High Close
Candlefocus EditorBy making the series of small trades at a higher price, the manipulator can create a false impression that the stock is in demand, pushing prices up to attract more buyers. This tactic can be used to artificially inflate the value of a stock or to prop up a stock’s price when it is declining.
In addition to making numerous trades at a higher price, it can also involve engaging in “wash” trades where the manipulator buys and sells the same stock at the same time to inflate the trading volume and give more outsiders the impression that the stock is in high demand. High Close trading is typically done through brokerages, but it can also be done with computer algorithms.

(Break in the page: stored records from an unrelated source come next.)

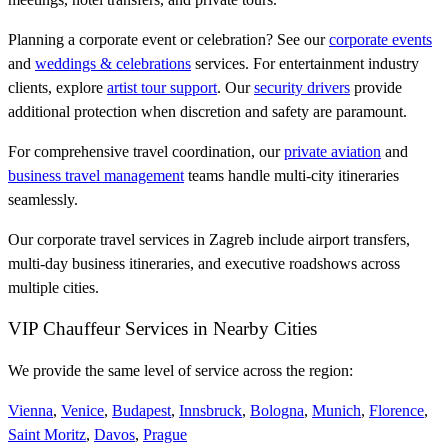
Planning a corporate event or celebration? See our
corporate events
and
weddings & celebrations
services. For entertainment industry
clients, explore
artist tour support
. Our
security drivers
provide
additional protection when discretion and safety are paramount.
For comprehensive travel coordination, our
private aviation
and
business travel management
teams handle multi-city itineraries
seamlessly.
Our corporate travel services in Zagreb include airport transfers,
multi-day business itineraries, and executive roadshows across
multiple cities.
VIP Chauffeur Services in Nearby Cities
We provide the same level of service across the region:
Vienna
,
Venice
,
Budapest
,
Innsbruck
,
Bologna
,
Munich
,
Florence
,
Saint Moritz
,
Davos
,
Prague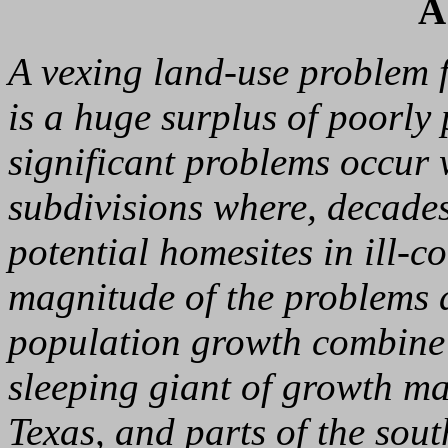
A
A vexing land-use problem 
is a huge surplus of poorly
significant problems occur 
subdivisions where, decade
potential homesites in ill-
magnitude of the problems a
population growth combine 
sleeping giant of growth m
Texas, and parts of the sou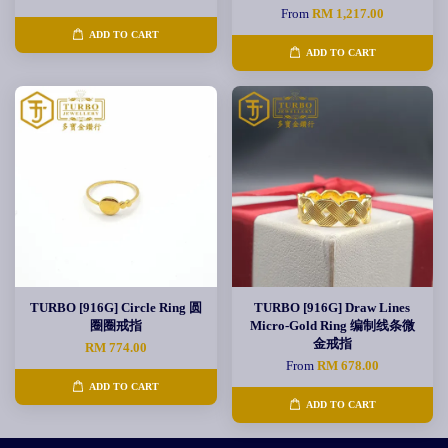
From
RM 1,217.00
ADD TO CART
ADD TO CART
TURBO [916G] Circle Ring 圆
TURBO [916G] Draw Lines
圈圈戒指
Micro-Gold Ring 编制线条微
金戒指
RM 774.00
From
RM 678.00
ADD TO CART
ADD TO CART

To determine if a stock is being manipulated by a High Close, it’s helpful to use candlestick charts. These charts provide visual representations of the prices and trading volume for any given stock, which allows investors to detect any suspicious trading patterns. If a clearly delineated pattern emerges where the same small trades occur rapidly in the final minutes of trading, it could be indicative of a High Close.
High Close is prohibited by the U.S. Securities and Exchange Commission (SEC) due to its deceptive nature and potential to harm investors. If the SEC suspects a person or organization of engaging in this type of manipulation, they will investigate the case by gathering and analyzing trading logs, records, emails, and other documents. If it is determined that they have been engaging in manipulation, they can face serious legal consequences.
Overall, High Close is an unethical stock manipulation tactic that benefits certain investors while causing harm to others. It is important to be aware of this tactic and to monitor any suspicious trading activity for possible signs of manipulation. Doing so can help protect investors from being taken advantage of by unscrupulous market manipulators.